Artifact Seems Like A Very Valve Card Game

Image: Valve

There are two things in this world that Valve evidently loves more than anything: hands-off approaches and the invisible hand of the market.

And wouldn’t you know it: DOTA 2 card game Artifact is gonna have plenty of both.

Artifact, a collaboration between Valve and Magic: The Gathering creator Richard Garfield, is coming out in a couple months, which means information about the systems surrounding the game itself is starting to trickle out.

In an interview with GamesIndustry.biz, Garfield and Valve programmer Jeep Barnett explained how players will be able to earn cards.

In short: they won’t.

Cards, Garfield and Barnett said, will only be attainable through Artifact’s marketplace—in packs, or individually from other players. The game, which will cost $US20 ($28), will come with two standardised starter decks and ten packs of random cards, but beyond that, it’s the marketplace or nothing.

This means there’ll be “zero grinding,” but also means that you’ll have to fork over cash for shiny new cards like you’re playing, well, Magic: The Gathering - a game that can be prohibitively expensive if you’re looking to be anything more than a filthy (but also perfectly reasonable) casual.

Garfield said the hope is that common cards will remain viable enough that even penniless players will be able to get by, but it remains to be seen whether or not that aspiration will come to pass.

Artifact will also, said Garfield and Barnett, feature live chat during matches. True to Valve form, there are currently no plans to moderate it.

“Psychologically, we find that people misbehave when there is somebody else to observe them misbehaving,” Barnett said. “When it’s a one-on-one game, what is my motivation for saying something awful?”

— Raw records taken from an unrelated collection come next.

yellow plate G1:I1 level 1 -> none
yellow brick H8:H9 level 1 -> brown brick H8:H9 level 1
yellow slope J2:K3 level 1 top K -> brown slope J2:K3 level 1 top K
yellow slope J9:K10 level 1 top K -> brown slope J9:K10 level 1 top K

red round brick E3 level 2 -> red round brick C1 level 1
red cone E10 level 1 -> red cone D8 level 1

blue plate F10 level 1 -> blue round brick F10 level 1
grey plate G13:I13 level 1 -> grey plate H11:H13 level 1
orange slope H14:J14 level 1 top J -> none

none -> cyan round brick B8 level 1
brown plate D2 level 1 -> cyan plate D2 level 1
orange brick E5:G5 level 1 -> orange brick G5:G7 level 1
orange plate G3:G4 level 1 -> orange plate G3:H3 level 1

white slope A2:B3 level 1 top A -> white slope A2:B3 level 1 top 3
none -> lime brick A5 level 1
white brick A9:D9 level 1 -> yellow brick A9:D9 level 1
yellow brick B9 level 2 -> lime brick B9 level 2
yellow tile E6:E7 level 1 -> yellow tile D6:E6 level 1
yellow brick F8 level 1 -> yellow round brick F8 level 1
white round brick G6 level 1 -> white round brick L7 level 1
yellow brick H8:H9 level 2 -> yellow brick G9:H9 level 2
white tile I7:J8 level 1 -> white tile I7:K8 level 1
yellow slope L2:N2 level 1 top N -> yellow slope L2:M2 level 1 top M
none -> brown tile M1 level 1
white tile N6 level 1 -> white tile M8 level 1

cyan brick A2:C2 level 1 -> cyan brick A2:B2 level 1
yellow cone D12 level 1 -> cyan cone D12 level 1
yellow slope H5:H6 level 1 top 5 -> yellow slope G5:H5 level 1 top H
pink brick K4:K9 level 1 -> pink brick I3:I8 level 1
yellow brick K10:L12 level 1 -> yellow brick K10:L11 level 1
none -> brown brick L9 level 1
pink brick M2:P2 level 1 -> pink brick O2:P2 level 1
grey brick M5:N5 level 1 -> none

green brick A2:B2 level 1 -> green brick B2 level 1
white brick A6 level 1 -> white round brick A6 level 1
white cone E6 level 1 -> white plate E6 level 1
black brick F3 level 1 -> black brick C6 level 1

Off the top of my head: to cause anger, to cause embarrassment, because people are watching you stream, to rattle somebody and gain an artificial upper hand, or - last but certainly not least - simply because there are no apparent consequences to their actions.

For now, though, this is what Valve is going with. We’ll see how it all turns out in November.


Comments

    Wow, the Magic the gathering business model for a digital card game? If anyone at Blizzard was worrying about having to change their Hearthstone business model i think they can now officially relax.

    I wonder if it's purely sale only or whether you can trade cards.

    What do they mean by "live" chat and no plans to moderate it? Does everyone get forced to have an open voice channel? Is it text chat where everyone watching can participate as well? Do you get to moderate your own chats and ignore or kick problematic people? Barnett knows that if there are two people there's always someone observing you right?

      You can trade cards, or sell them to other players on the Steam Marketplace.

      Is it text chat where everyone watching can participate as well?

      It's 1v1, so it's literally just you and your opponent in the chat. I would be astounded if you weren't able to mute them.

      Regarding trading; if they're using the Steam marketplace, and these cards exist as items in your Steam inventory, I can only assume that you could trade them just like anything else.

      With that said, I don't think there will be much trading. Because of the marketplace, every card will have a reasonably stable $ value, which one would assume would be known to both participants in a trade. Unless the total value on both sides of the trade is extremely, extremely close, the player whose cards have a higher total value would benefit more by just selling theirs on the marketplace and buying what they need back from the marketplace.

        Not necessarily true in this case because Valve takes a 15% cut of the sale, so trading for any card that is worth less that 15% less than the value of your card would be the best avenue. Based on that some people will even win on trades knowing that a card that is worth up to 15% less than the one they want can be still be a legitimate trade offer as well.

    It looks like the main reason we will never get Half Life 3 is that Valve cant figure out a good way to turn it into a platform for micro-transactions.

      Buying individual bullets/grenades/charges?
      "Buy 50 pistol rounds* for $5 and get a free grenade**!"

      (*Pistol rounds will come in magazines of 10, and bullets will be lost if you reload before the clip is empty)
      (**Type of grenade may vary to ensure it is the least useful for your current situation)

    Well, that drops a big arse bucket of cold water on any potential interest I may have once had in the game.